## Exercise details
A complete and exact copy of the entries below is the expected result.

## Provided records
++++++

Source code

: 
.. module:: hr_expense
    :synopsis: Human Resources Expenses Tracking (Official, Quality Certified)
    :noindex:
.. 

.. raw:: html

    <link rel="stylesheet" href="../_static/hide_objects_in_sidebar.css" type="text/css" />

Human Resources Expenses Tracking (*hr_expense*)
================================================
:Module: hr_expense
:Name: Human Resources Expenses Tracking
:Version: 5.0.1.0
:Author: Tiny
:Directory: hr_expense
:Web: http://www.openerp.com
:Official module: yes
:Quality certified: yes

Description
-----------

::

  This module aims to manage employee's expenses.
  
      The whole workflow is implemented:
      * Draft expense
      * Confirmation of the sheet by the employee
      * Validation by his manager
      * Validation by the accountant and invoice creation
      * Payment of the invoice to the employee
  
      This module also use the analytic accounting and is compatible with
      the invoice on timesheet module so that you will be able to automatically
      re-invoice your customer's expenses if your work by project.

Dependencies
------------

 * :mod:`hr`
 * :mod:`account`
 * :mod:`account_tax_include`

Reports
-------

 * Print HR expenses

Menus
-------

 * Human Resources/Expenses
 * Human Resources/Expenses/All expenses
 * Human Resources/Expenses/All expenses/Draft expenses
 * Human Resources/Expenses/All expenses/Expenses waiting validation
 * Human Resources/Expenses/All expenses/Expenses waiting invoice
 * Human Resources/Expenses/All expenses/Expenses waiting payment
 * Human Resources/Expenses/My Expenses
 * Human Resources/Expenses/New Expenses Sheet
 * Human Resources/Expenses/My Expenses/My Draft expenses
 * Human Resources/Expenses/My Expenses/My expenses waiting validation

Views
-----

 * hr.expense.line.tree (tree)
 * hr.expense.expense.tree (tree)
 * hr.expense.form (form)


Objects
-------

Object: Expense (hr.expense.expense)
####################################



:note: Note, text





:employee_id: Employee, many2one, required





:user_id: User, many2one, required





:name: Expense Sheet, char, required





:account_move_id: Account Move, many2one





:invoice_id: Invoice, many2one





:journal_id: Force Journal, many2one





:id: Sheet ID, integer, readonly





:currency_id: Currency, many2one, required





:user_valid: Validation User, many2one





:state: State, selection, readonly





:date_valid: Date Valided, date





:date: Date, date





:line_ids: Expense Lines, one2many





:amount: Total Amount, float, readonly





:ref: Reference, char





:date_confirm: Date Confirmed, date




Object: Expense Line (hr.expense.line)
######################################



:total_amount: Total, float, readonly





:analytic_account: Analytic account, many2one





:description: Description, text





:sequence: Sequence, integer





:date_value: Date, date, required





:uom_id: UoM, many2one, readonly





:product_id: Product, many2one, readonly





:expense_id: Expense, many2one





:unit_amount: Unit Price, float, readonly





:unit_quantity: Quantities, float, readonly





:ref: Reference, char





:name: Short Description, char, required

++++++

## Task output
Source code

: 
.. module:: hr_expense
    :synopsis: Human Resources Expenses Tracking (Official, Quality Certified)
    :noindex:
.. 

.. raw:: html

    <link rel="stylesheet" href="../_static/hide_objects_in_sidebar.css" type="text/css" />

Human Resources Expenses Tracking (*hr_expense*)
================================================
:Module: hr_expense
:Name: Human Resources Expenses Tracking
:Version: 5.0.1.0
:Author: Tiny
:Directory: hr_expense
:Web: http://www.openerp.com
:Official module: yes
:Quality certified: yes

Description
-----------

::

  This module aims to manage employee's expenses.
  
      The whole workflow is implemented:
      * Draft expense
      * Confirmation of the sheet by the employee
      * Validation by his manager
      * Validation by the accountant and invoice creation
      * Payment of the invoice to the employee
  
      This module also use the analytic accounting and is compatible with
      the invoice on timesheet module so that you will be able to automatically
      re-invoice your customer's expenses if your work by project.

Dependencies
------------

 * :mod:`hr`
 * :mod:`account`
 * :mod:`account_tax_include`

Reports
-------

 * Print HR expenses

Menus
-------

 * Human Resources/Expenses
 * Human Resources/Expenses/All expenses
 * Human Resources/Expenses/All expenses/Draft expenses
 * Human Resources/Expenses/All expenses/Expenses waiting validation
 * Human Resources/Expenses/All expenses/Expenses waiting invoice
 * Human Resources/Expenses/All expenses/Expenses waiting payment
 * Human Resources/Expenses/My Expenses
 * Human Resources/Expenses/New Expenses Sheet
 * Human Resources/Expenses/My Expenses/My Draft expenses
 * Human Resources/Expenses/My Expenses/My expenses waiting validation

Views
-----

 * hr.expense.line.tree (tree)
 * hr.expense.expense.tree (tree)
 * hr.expense.form (form)


Objects
-------

Object: Expense (hr.expense.expense)
####################################



:note: Note, text





:employee_id: Employee, many2one, required





:user_id: User, many2one, required





:name: Expense Sheet, char, required





:account_move_id: Account Move, many2one





:invoice_id: Invoice, many2one





:journal_id: Force Journal, many2one





:id: Sheet ID, integer, readonly





:currency_id: Currency, many2one, required





:user_valid: Validation User, many2one





:state: State, selection, readonly





:date_valid: Date Valided, date





:date: Date, date





:line_ids: Expense Lines, one2many





:amount: Total Amount, float, readonly





:ref: Reference, char





:date_confirm: Date Confirmed, date




Object: Expense Line (hr.expense.line)
######################################



:total_amount: Total, float, readonly





:analytic_account: Analytic account, many2one





:description: Description, text





:sequence: Sequence, integer





:date_value: Date, date, required





:uom_id: UoM, many2one, readonly





:product_id: Product, many2one, readonly





:expense_id: Expense, many2one





:unit_amount: Unit Price, float, readonly





:unit_quantity: Quantities, float, readonly





:ref: Reference, char





:name: Short Description, char, required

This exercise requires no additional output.